*Problem to work on:* Reproduce every line of the listing below without any changes, keeping the same order.

*Task inputs:*
□ □ □ □ □ □ □

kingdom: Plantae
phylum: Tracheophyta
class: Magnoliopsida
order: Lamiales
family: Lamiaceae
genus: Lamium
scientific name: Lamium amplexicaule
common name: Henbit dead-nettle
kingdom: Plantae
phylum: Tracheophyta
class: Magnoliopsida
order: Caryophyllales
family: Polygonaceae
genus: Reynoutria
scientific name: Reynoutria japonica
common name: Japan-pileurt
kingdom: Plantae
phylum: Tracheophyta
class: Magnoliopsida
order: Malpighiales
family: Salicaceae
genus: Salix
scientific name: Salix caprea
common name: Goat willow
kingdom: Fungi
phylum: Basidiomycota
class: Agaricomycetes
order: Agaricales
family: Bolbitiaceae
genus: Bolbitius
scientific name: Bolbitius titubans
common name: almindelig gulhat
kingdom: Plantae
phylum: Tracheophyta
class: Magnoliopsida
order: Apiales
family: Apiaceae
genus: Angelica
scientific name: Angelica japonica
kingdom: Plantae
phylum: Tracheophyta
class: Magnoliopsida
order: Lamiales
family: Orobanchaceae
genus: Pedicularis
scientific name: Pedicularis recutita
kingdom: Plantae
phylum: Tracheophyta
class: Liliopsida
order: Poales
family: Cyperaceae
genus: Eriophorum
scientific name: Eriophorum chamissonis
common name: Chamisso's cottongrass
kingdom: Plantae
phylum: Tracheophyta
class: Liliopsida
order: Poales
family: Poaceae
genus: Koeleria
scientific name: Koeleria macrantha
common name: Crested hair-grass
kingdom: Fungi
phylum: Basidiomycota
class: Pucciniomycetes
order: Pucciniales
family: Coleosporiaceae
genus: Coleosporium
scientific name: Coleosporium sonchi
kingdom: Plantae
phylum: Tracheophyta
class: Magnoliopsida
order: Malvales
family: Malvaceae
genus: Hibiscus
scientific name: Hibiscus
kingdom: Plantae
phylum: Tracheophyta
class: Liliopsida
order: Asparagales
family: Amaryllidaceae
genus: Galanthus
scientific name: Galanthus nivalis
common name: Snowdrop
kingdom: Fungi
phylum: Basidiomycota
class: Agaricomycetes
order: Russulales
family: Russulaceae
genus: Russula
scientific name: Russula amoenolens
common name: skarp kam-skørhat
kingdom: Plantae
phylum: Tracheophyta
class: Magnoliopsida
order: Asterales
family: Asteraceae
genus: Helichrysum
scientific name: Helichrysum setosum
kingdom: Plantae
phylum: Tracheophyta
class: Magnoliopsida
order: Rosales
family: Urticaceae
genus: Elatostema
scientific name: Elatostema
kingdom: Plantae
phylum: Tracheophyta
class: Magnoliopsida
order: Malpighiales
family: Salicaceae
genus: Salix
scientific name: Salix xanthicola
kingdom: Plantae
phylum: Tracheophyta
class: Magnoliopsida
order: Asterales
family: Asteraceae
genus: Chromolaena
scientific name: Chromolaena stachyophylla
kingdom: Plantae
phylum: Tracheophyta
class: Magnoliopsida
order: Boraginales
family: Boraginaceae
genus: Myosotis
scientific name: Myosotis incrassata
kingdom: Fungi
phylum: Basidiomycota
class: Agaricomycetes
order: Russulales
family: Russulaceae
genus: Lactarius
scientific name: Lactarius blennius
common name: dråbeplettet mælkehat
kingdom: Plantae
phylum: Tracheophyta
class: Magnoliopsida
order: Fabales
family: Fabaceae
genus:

□ □ □ □ □ □ □

*Written reply:*
kingdom: Plantae
phylum: Tracheophyta
class: Magnoliopsida
order: Lamiales
family: Lamiaceae
genus: Lamium
scientific name: Lamium amplexicaule
common name: Henbit dead-nettle
kingdom: Plantae
phylum: Tracheophyta
class: Magnoliopsida
order: Caryophyllales
family: Polygonaceae
genus: Reynoutria
scientific name: Reynoutria japonica
common name: Japan-pileurt
kingdom: Plantae
phylum: Tracheophyta
class: Magnoliopsida
order: Malpighiales
family: Salicaceae
genus: Salix
scientific name: Salix caprea
common name: Goat willow
kingdom: Fungi
phylum: Basidiomycota
class: Agaricomycetes
order: Agaricales
family: Bolbitiaceae
genus: Bolbitius
scientific name: Bolbitius titubans
common name: almindelig gulhat
kingdom: Plantae
phylum: Tracheophyta
class: Magnoliopsida
order: Apiales
family: Apiaceae
genus: Angelica
scientific name: Angelica japonica
kingdom: Plantae
phylum: Tracheophyta
class: Magnoliopsida
order: Lamiales
family: Orobanchaceae
genus: Pedicularis
scientific name: Pedicularis recutita
kingdom: Plantae
phylum: Tracheophyta
class: Liliopsida
order: Poales
family: Cyperaceae
genus: Eriophorum
scientific name: Eriophorum chamissonis
common name: Chamisso's cottongrass
kingdom: Plantae
phylum: Tracheophyta
class: Liliopsida
order: Poales
family: Poaceae
genus: Koeleria
scientific name: Koeleria macrantha
common name: Crested hair-grass
kingdom: Fungi
phylum: Basidiomycota
class: Pucciniomycetes
order: Pucciniales
family: Coleosporiaceae
genus: Coleosporium
scientific name: Coleosporium sonchi
kingdom: Plantae
phylum: Tracheophyta
class: Magnoliopsida
order: Malvales
family: Malvaceae
genus: Hibiscus
scientific name: Hibiscus
kingdom: Plantae
phylum: Tracheophyta
class: Liliopsida
order: Asparagales
family: Amaryllidaceae
genus: Galanthus
scientific name: Galanthus nivalis
common name: Snowdrop
kingdom: Fungi
phylum: Basidiomycota
class: Agaricomycetes
order: Russulales
family: Russulaceae
genus: Russula
scientific name: Russula amoenolens
common name: skarp kam-skørhat
kingdom: Plantae
phylum: Tracheophyta
class: Magnoliopsida
order: Asterales
family: Asteraceae
genus: Helichrysum
scientific name: Helichrysum setosum
kingdom: Plantae
phylum: Tracheophyta
class: Magnoliopsida
order: Rosales
family: Urticaceae
genus: Elatostema
scientific name: Elatostema
kingdom: Plantae
phylum: Tracheophyta
class: Magnoliopsida
order: Malpighiales
family: Salicaceae
genus: Salix
scientific name: Salix xanthicola
kingdom: Plantae
phylum: Tracheophyta
class: Magnoliopsida
order: Asterales
family: Asteraceae
genus: Chromolaena
scientific name: Chromolaena stachyophylla
kingdom: Plantae
phylum: Tracheophyta
class: Magnoliopsida
order: Boraginales
family: Boraginaceae
genus: Myosotis
scientific name: Myosotis incrassata
kingdom: Fungi
phylum: Basidiomycota
class: Agaricomycetes
order: Russulales
family: Russulaceae
genus: Lactarius
scientific name: Lactarius blennius
common name: dråbeplettet mælkehat
kingdom: Plantae
phylum: Tracheophyta
class: Magnoliopsida
order: Fabales
family: Fabaceae
genus:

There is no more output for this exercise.